Task details:
From the essay below about living in clichés, print the stretch from "And if it weren’t" through "where I stand?" word for word.

You Can Lead a Horse to Water But You Can’t Make Him Wear Rose Colored Glasses
by Joy Monger
Lately I have been feeling like I am a series of walking clichés.
And if it weren’t so wonderful and exciting I might find myself borderline annoying.
In the past few weeks some lovely people have passed away unexpectedly. People’s spouses are asking for divorces. And a loved one has aggressive cancer and at the age of 34 has found out she won’t able to have anymore children. Such deep, deep sadness.
But at the same time new babies have been born into our family and brought such joy and love to our lives. More blessings are on the way. Unexpected happiness is happening all over the place.
And I keep thinking; “Life is Short”, “Plan like you’ll live forever but live like you’ll die tomorrow”…and mostly I keep wondering “is this how I want to be living my life?” If today was a day of reckoning would I be proud of where I stand?
And then the great authors of the world roll over in their graves for my terribly trite thoughts.
But it gets worse…
I am seeing someone. And it is going really well. And in the past few weeks I have said “I wasn’t expecting to meet anyone” and “this time it just feels different” and several other naive and sweet observations.
I keep seeing butterflies.
A lot of times life is murky, unclear, requires cynicism and caution. Right now is not one of those times.
I feel like Bambi. Though it is a little embarrassing to be living in a Disney movie, it feels wonderful to see life so clearly, in technicolor. The sadness makes me want to live a bolder, more intentional life, the joy makes me want to sing.
Have I made you throw up in your mouth yet?

Provided records:
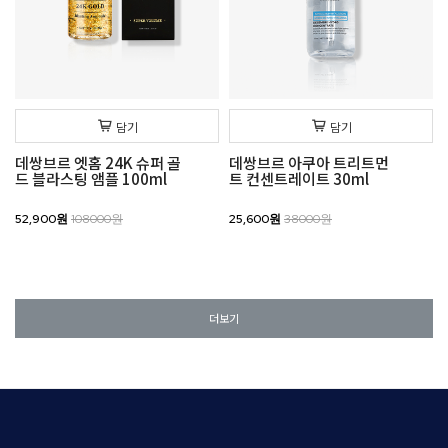
담기
담기
데쌍브르 엣홈 24K 슈퍼 골
데쌍브르 아쿠아 트리트먼
드 블라스팅 앰플 100ml
트 컨센트레이트 30ml
52,900원
108000원
25,600원
38000원
더보기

Response to this task:
And if it weren’t so wonderful and exciting I might find myself borderline annoying.
In the past few weeks some lovely people have passed away unexpectedly. People’s spouses are asking for divorces. And a loved one has aggressive cancer and at the age of 34 has found out she won’t able to have anymore children. Such deep, deep sadness.
But at the same time new babies have been born into our family and brought such joy and love to our lives. More blessings are on the way. Unexpected happiness is happening all over the place.
And I keep thinking; “Life is Short”, “Plan like you’ll live forever but live like you’ll die tomorrow”…and mostly I keep wondering “is this how I want to be living my life?” If today was a day of reckoning would I be proud of where I stand?